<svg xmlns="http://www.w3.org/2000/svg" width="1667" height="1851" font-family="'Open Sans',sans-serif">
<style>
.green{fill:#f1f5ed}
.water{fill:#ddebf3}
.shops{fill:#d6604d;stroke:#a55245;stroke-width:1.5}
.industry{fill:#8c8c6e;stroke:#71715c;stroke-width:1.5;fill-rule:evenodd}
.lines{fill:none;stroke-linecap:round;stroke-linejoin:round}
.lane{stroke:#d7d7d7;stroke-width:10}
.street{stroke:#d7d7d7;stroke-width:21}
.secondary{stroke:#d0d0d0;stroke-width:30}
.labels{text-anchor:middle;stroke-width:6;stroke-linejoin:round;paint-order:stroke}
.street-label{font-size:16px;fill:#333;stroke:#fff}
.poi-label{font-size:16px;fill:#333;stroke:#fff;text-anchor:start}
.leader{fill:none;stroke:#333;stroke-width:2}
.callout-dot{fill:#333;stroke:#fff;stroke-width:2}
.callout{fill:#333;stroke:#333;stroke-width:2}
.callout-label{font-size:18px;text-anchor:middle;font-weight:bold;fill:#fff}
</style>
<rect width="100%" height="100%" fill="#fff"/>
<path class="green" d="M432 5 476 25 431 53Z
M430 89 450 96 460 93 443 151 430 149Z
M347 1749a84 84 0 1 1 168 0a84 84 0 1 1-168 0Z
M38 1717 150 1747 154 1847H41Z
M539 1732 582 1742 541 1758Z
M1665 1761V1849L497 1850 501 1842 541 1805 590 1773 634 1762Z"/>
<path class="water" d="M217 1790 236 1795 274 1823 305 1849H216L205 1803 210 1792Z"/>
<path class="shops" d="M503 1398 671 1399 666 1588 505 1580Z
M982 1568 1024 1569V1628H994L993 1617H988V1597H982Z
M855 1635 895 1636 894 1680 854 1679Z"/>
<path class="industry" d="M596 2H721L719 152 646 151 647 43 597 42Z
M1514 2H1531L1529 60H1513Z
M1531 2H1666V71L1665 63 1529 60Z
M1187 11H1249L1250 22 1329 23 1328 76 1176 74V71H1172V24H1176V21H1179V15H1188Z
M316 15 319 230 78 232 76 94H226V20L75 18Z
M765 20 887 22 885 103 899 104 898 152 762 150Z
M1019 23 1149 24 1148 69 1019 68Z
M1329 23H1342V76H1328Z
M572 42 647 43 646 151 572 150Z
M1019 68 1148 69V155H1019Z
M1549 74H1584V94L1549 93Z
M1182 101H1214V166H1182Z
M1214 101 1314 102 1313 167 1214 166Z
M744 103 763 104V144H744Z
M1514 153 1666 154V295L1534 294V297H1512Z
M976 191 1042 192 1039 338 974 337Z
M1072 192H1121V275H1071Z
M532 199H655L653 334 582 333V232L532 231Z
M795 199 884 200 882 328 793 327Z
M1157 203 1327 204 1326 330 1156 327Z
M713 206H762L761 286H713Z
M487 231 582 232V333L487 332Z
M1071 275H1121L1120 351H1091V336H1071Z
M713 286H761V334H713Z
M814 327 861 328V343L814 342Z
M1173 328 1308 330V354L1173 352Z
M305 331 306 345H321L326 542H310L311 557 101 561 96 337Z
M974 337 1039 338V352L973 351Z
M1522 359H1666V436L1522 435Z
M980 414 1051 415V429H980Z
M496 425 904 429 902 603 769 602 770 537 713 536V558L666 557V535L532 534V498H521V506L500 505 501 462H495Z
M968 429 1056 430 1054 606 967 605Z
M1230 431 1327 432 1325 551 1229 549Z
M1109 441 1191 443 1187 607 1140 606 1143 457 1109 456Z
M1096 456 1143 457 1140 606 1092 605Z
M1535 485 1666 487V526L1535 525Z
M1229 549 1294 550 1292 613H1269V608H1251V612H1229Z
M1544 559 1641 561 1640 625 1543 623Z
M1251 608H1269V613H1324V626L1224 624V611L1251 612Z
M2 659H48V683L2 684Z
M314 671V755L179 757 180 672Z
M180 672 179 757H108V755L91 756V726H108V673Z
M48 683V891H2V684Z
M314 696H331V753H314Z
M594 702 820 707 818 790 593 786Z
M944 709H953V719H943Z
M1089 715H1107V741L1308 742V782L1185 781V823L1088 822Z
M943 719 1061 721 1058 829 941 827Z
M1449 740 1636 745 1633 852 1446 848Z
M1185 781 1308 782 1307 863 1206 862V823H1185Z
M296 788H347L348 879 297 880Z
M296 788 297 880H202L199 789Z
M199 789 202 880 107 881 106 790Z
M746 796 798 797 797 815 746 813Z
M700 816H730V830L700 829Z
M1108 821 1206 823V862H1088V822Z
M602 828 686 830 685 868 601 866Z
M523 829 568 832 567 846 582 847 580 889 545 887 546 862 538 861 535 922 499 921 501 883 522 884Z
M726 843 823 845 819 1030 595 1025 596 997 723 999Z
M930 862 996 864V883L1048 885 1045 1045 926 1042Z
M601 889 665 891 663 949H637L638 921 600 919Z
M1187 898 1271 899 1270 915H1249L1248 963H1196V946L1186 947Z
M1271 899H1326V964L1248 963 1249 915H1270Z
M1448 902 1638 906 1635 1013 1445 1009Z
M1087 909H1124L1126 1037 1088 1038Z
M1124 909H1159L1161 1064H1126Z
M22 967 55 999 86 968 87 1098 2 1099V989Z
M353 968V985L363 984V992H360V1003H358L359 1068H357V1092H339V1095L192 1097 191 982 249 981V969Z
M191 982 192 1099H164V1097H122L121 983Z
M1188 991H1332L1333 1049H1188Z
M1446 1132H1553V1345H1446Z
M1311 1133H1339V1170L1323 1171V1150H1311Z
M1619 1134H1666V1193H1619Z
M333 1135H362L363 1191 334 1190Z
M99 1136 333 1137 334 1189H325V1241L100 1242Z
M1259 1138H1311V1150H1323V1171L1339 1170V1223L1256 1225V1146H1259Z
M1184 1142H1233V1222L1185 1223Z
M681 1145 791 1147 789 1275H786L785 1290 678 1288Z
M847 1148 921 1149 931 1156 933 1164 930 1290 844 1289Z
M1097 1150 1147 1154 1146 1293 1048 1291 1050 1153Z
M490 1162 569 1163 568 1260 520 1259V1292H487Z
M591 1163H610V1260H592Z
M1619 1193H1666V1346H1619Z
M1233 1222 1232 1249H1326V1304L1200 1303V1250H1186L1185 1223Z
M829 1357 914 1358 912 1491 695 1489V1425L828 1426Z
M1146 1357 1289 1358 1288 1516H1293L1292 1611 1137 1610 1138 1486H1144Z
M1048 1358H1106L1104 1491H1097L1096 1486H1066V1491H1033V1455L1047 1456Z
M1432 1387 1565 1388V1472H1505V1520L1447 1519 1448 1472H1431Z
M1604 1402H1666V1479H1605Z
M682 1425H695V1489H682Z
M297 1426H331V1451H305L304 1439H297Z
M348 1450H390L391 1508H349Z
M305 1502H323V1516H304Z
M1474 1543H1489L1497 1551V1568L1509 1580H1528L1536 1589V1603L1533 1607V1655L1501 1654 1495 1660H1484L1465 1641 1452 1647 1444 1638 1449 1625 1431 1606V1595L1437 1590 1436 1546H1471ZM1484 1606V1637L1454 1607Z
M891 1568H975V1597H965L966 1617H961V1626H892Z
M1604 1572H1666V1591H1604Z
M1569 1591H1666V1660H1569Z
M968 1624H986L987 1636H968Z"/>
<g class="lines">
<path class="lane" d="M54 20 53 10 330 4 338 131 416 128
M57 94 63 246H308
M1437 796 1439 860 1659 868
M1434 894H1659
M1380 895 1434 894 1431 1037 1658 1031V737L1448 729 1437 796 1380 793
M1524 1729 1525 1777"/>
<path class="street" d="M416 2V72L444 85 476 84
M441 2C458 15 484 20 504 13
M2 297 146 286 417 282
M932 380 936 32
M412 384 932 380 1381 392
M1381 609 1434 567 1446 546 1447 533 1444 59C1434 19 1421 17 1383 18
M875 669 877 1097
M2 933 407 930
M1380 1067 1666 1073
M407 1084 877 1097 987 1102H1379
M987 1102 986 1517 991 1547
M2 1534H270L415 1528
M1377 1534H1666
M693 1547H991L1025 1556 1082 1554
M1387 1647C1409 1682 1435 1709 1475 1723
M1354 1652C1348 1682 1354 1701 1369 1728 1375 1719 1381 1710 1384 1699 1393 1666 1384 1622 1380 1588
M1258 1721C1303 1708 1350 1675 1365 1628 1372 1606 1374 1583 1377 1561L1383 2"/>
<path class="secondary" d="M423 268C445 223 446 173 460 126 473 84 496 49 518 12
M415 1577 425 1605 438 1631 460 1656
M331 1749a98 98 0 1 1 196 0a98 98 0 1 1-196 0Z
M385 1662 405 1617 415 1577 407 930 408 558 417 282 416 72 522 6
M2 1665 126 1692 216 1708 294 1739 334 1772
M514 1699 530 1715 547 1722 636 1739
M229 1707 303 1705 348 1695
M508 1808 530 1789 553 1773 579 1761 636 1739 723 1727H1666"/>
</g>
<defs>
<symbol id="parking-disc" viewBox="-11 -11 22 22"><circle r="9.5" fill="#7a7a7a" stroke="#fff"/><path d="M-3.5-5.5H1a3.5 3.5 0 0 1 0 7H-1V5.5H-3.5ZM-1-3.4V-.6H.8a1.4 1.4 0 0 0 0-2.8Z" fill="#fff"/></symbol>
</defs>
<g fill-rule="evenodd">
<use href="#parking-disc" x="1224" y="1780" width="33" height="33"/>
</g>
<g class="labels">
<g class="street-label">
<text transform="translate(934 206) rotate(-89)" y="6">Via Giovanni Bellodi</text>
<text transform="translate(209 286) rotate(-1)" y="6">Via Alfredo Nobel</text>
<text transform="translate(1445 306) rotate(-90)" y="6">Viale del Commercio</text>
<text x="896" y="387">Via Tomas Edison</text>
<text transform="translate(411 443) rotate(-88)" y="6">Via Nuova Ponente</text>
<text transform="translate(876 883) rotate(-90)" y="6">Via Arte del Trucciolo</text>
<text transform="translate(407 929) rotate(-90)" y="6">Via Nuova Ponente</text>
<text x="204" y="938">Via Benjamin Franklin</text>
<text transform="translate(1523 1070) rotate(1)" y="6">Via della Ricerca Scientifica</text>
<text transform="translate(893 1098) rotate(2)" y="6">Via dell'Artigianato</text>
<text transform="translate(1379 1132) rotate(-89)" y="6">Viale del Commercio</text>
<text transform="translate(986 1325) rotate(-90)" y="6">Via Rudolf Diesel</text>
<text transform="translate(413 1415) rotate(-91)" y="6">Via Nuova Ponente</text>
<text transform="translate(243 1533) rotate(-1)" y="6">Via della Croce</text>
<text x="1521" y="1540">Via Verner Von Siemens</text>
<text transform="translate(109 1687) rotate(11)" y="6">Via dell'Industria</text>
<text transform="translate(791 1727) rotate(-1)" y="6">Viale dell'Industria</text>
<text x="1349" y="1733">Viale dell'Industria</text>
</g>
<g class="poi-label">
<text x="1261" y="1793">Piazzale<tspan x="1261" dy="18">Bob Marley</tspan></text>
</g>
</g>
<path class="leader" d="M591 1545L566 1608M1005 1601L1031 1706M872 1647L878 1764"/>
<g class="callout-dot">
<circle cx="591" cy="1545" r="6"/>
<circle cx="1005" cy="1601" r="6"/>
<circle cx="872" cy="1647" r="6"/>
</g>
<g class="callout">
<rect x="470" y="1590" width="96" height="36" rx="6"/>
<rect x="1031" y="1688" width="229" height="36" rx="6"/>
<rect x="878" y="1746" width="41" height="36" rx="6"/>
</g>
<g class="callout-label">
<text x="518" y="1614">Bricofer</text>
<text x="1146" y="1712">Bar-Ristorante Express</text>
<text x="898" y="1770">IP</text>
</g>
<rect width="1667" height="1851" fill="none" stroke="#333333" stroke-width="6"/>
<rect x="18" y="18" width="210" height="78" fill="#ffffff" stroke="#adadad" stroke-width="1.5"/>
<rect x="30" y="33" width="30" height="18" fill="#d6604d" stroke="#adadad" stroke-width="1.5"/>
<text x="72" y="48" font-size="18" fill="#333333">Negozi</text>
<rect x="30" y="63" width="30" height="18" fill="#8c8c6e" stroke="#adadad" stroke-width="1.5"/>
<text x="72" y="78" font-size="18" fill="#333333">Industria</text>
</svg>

§ §

#### THE PROBLEM
As listed above, the lines from the line with "M980 414 1051 415V429H980Z" to the line with "M1446 1132H1553V1345H1446Z" are to be echoed exactly, with both ends included and nothing added.

#### ANSWER TO THIS PROBLEM
M980 414 1051 415V429H980Z
M496 425 904 429 902 603 769 602 770 537 713 536V558L666 557V535L532 534V498H521V506L500 505 501 462H495Z
M968 429 1056 430 1054 606 967 605Z
M1230 431 1327 432 1325 551 1229 549Z
M1109 441 1191 443 1187 607 1140 606 1143 457 1109 456Z
M1096 456 1143 457 1140 606 1092 605Z
M1535 485 1666 487V526L1535 525Z
M1229 549 1294 550 1292 613H1269V608H1251V612H1229Z
M1544 559 1641 561 1640 625 1543 623Z
M1251 608H1269V613H1324V626L1224 624V611L1251 612Z
M2 659H48V683L2 684Z
M314 671V755L179 757 180 672Z
M180 672 179 757H108V755L91 756V726H108V673Z
M48 683V891H2V684Z
M314 696H331V753H314Z
M594 702 820 707 818 790 593 786Z
M944 709H953V719H943Z
M1089 715H1107V741L1308 742V782L1185 781V823L1088 822Z
M943 719 1061 721 1058 829 941 827Z
M1449 740 1636 745 1633 852 1446 848Z
M1185 781 1308 782 1307 863 1206 862V823H1185Z
M296 788H347L348 879 297 880Z
M296 788 297 880H202L199 789Z
M199 789 202 880 107 881 106 790Z
M746 796 798 797 797 815 746 813Z
M700 816H730V830L700 829Z
M1108 821 1206 823V862H1088V822Z
M602 828 686 830 685 868 601 866Z
M523 829 568 832 567 846 582 847 580 889 545 887 546 862 538 861 535 922 499 921 501 883 522 884Z
M726 843 823 845 819 1030 595 1025 596 997 723 999Z
M930 862 996 864V883L1048 885 1045 1045 926 1042Z
M601 889 665 891 663 949H637L638 921 600 919Z
M1187 898 1271 899 1270 915H1249L1248 963H1196V946L1186 947Z
M1271 899H1326V964L1248 963 1249 915H1270Z
M1448 902 1638 906 1635 1013 1445 1009Z
M1087 909H1124L1126 1037 1088 1038Z
M1124 909H1159L1161 1064H1126Z
M22 967 55 999 86 968 87 1098 2 1099V989Z
M353 968V985L363 984V992H360V1003H358L359 1068H357V1092H339V1095L192 1097 191 982 249 981V969Z
M191 982 192 1099H164V1097H122L121 983Z
M1188 991H1332L1333 1049H1188Z
M1446 1132H1553V1345H1446Z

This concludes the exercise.